At the Schwab Impact 2019 conference in San Diego, Calif., on Tuesday, representatives from fund manager Matthews Asia took the stage before several hundred people to discuss China trade and tariffs and the trillion-opportunity that awaits. 

Jeffrey Kleintop, chief global investment strategist at Charles Schwab & Co. introduced the Mathews group, and told the audience to pay attention to a top line fact: China has moved to a consumer market from a manufacturing economy. That has huge implications, he said, noting Singles Day, a Chinese holiday November 11 that has become a shopping-day event. Chinese retail sales that day far outpace U.S. retail sales on Black Friday and CyberMonday combined, says USA Today.

Focusing on short-term trade disputes is missing the bright investment portrait that China is painting for itself. 

Andy Rothman, an investment strategist for Matthews Asia who’s worked in China for decades, said, “If someone told me 30 years ago that I would be helping people to invest in China, I wouldn’t have believed them. When I first began working there, the phone system was so bad that we had to rely on a fleet of bicycle messengers. Now, China has the most sophisticated mobile communications system in the world.”

He urged advisors to develop a framework through which to think about China. Here’s why: China accounts for about one-third of global economic growth. That means whether or not you are directly invested in China, your portfolios will be impacted by its economy. “Do you have enough exposure to China for your clients?” Rothman asked.

The answer is likely no. Even though China is a major factor economically, it isn’t heavily weighted heavily among international index funds. 

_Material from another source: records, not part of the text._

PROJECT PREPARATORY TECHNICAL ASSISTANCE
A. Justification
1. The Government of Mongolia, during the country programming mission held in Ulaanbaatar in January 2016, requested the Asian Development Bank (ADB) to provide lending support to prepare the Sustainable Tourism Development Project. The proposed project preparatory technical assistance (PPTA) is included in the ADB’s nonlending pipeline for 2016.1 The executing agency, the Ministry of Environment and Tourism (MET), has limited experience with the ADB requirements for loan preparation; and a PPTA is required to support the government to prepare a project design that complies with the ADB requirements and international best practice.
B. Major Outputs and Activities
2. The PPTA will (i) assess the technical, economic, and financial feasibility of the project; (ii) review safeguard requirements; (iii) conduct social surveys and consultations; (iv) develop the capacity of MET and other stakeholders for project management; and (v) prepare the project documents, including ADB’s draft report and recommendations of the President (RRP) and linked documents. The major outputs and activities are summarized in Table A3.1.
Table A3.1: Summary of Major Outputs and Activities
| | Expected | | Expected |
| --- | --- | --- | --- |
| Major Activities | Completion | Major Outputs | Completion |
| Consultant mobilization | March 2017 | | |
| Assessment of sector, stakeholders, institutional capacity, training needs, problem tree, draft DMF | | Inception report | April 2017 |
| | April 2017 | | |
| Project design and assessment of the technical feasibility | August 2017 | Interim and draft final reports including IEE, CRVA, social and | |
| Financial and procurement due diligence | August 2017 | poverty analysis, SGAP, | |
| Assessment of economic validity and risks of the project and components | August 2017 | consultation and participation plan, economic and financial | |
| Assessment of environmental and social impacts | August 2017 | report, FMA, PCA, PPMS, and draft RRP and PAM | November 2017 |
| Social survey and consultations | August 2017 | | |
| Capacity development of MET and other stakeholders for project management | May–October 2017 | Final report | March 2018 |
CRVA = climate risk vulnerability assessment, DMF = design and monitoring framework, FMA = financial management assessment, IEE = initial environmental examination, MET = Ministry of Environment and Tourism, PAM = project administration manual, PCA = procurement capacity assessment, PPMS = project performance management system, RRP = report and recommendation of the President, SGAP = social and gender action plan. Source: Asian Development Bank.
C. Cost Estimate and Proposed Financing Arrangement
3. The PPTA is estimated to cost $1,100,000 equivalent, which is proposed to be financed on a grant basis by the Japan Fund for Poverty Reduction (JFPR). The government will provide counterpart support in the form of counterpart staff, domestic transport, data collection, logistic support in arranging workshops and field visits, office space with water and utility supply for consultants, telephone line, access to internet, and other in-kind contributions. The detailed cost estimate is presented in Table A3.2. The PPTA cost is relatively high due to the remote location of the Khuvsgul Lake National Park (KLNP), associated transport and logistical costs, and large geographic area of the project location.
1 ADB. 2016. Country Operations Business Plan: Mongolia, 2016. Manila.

Utilizing the average global weighting across markets, China only garners between a 5% to 10% weighting. By example, China only accounts for about 5% of MSCI’s global index.

Meanwhile, David Dali, portfolio strategist at Matthews Asia, recommends allocating one-third of a growth portfolio to China alone. “We think Chinese equities are going to rerate higher,” he said. “Chinese equities make money. Chinese companies make money.” Moreover, he said, Chinese companies trade at 30% valuation discounts compared to U.S. companies. 

Recent skepticism of China’s growth, according to Joyce Li, portfolio manager at Matthews Asia, can be attributed to population bias: analysts are mostly gauging growth in top cities, while second- and third-tier cities are where prosperity is booming. Li, who grew up in a Hong Kong satellite city, said she witnessed this first hand when she went back to visit her hometown in August. “We couldn’t get a restaurant reservation!” she noted.